Oui, ainsi en l'ont décidé les députés. Marc Fénaud, l'interdiction du glyphosate ne sera pas inscrite dans la loi agriculture et alimentation. Vous avez voté pour ou contre, vous pouvez nous le dire ?
Alors, je n'étais pas en séance, parce que ça s'est déroulé à 4h du matin. Ça, ce n'est pas bien. Ça pose la question, d'ailleurs, on y reviendra, mais j'assume le fait de ne pas pouvoir arrêter, parce qu'à ne pas avoir pu être en séance, pour une raison simple, c'est l'organisation du temps parlementaire. C'est vrai que c'est un problème. Et dans la révision institutionnelle, quand vous avez des sujets comme ceux-là et qu'ils arrivent à 4h du matin, c'est un problème pour tout le monde. On est bien d'accord. Il nous reste quelques secondes. Et donc, simplement, il nous semblait, nous, qu'il y avait besoin, plutôt que de passer par la loi, de passer par le contrat.

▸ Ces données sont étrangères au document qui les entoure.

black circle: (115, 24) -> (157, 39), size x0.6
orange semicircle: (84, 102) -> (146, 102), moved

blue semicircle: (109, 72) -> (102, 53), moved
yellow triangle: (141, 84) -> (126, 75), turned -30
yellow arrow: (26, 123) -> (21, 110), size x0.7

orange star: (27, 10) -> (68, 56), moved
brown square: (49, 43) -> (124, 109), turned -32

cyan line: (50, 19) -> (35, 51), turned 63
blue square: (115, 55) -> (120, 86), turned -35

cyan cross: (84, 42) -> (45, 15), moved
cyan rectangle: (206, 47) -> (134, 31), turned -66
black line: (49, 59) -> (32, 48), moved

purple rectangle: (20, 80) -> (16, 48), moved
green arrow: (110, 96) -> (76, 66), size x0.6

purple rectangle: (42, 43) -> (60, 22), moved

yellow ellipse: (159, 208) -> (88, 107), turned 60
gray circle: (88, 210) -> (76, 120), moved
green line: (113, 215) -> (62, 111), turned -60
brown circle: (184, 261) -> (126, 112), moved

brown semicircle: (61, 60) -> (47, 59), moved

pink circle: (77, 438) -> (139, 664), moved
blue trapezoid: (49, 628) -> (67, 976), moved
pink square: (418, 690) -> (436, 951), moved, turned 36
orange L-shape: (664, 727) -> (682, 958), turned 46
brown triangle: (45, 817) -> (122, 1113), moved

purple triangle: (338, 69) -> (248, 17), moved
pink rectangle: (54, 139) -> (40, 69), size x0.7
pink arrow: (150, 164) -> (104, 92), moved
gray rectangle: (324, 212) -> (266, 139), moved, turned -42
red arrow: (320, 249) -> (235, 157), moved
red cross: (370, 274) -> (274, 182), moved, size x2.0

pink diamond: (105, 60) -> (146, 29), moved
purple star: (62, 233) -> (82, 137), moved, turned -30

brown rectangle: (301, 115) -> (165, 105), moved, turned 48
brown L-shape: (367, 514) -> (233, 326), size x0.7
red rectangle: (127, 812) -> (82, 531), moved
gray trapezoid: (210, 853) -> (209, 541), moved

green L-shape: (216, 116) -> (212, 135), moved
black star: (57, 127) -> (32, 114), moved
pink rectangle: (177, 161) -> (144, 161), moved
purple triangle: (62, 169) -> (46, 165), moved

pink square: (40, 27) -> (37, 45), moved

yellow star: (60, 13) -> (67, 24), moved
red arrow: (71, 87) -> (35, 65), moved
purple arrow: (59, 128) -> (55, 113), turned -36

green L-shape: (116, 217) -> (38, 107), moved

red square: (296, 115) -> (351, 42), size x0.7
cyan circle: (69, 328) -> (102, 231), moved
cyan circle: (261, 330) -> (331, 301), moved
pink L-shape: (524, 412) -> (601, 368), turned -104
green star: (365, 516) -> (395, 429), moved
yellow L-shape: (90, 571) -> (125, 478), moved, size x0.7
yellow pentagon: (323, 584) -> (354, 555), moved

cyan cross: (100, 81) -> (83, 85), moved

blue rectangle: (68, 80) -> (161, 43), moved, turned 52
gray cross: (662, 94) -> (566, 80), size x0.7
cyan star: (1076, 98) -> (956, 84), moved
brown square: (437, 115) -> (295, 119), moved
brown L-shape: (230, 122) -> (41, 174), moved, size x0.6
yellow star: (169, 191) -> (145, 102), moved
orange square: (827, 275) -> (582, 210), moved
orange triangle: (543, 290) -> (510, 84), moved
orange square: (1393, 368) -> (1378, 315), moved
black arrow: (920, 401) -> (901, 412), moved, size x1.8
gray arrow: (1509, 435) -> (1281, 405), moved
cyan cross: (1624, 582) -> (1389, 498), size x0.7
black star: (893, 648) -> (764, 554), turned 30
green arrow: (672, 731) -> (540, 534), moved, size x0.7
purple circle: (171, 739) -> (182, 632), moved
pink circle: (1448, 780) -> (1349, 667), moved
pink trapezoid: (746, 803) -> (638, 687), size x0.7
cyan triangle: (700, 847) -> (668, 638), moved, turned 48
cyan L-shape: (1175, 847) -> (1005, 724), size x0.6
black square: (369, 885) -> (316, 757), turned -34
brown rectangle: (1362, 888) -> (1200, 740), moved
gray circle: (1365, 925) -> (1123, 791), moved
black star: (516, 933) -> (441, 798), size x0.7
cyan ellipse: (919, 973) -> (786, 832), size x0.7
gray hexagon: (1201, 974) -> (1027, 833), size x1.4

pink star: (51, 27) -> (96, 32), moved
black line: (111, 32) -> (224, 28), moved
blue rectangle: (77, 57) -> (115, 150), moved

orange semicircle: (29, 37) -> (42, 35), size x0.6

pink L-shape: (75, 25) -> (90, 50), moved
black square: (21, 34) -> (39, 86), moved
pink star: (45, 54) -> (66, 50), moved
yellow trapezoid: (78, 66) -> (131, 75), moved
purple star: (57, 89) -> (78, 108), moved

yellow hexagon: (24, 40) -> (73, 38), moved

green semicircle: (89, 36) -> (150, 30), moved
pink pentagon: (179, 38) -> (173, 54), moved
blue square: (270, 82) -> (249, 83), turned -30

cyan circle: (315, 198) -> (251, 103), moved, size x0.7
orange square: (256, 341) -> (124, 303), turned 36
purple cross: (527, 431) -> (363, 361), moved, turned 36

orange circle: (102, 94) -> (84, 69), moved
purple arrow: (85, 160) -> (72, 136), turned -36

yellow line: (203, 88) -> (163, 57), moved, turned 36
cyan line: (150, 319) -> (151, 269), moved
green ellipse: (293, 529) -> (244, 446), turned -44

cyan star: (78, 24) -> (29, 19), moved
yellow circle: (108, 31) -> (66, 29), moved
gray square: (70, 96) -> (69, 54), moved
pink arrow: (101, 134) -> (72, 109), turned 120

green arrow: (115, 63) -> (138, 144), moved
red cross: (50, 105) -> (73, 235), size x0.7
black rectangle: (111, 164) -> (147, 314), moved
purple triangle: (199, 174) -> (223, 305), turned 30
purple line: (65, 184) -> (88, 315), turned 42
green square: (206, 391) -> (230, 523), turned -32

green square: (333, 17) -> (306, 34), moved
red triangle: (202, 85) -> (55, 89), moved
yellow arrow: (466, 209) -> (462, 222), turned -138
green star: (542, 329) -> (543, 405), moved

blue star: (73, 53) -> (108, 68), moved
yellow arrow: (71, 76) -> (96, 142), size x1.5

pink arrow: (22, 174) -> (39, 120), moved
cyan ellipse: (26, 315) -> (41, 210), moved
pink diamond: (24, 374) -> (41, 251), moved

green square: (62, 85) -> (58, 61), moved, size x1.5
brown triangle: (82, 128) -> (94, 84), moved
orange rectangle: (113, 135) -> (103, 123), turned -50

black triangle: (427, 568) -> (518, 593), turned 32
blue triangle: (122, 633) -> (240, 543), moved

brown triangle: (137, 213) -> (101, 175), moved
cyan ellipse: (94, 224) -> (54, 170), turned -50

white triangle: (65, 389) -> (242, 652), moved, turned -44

D'abord, on est dans un ensemble européen, reconnaissons le travail qui avait été fait. Donc, vous étiez contre l'inscription dans la loi et pour le fait que nous arrivions à en sortir dans 3 ans. Ça n'est pas incompatible. Et il nous semble que, dans ce contexte-là, le niveau européen avait exigé que ce soit à 15 ans qu'on renouvelle le glyphosate. On a réussi à obtenir que ce soit à 5 ans. On a dit que la France va plus loin, c'est-à-dire qu'elle va à 3 ans. Ne l'inscrivons pas dans la loi et essayons de travailler avec les agriculteurs et portons une exigence.
Les agriculteurs qui, en l'occurrence, sont aussi des électeurs. Donc, est-ce qu'il y a eu...
Ce n'est pas une question... Franchement, en tout cas pour moi, ce n'est pas une question d'électeurs. Parce que, vous savez, si on navigue avec le souhait de la popularité, on finit par un peu perdre la tête. Mais je pense qu'il y avait la nécessité d'envoyer le message aux agriculteurs qu'à la fois, il y avait une exigence qui était portée, mais que ce n'était pas seulement la loi. Et d'ailleurs, depuis la première lecture, les agriculteurs se sont engagés dans un processus de sortie progressive du glyphosate à 3 ans.
Et le texte reviendra en nouvelle lecture au Sénat, je crois, le 25 septembre. Merci Marc Fénaud, député du Loir-et-Cher, président du groupe Modem à l'Assemblée nationale. Merci d'être passé ce matin par France Inter. Et bonne journée.